• _The task_:
Tally the lines in the listing below that contain the string "buyable", treating uppercase and lowercase as different, and give only the count.

• _Input data_:

□ □ □ □

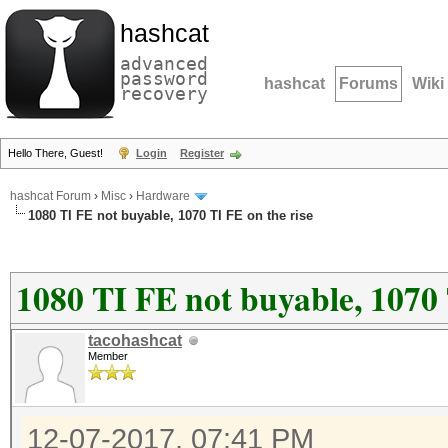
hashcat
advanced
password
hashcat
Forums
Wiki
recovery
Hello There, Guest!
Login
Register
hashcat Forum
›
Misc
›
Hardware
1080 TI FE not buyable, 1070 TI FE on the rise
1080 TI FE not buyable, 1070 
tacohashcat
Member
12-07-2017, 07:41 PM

□ □ □ □

• _Written response_:
2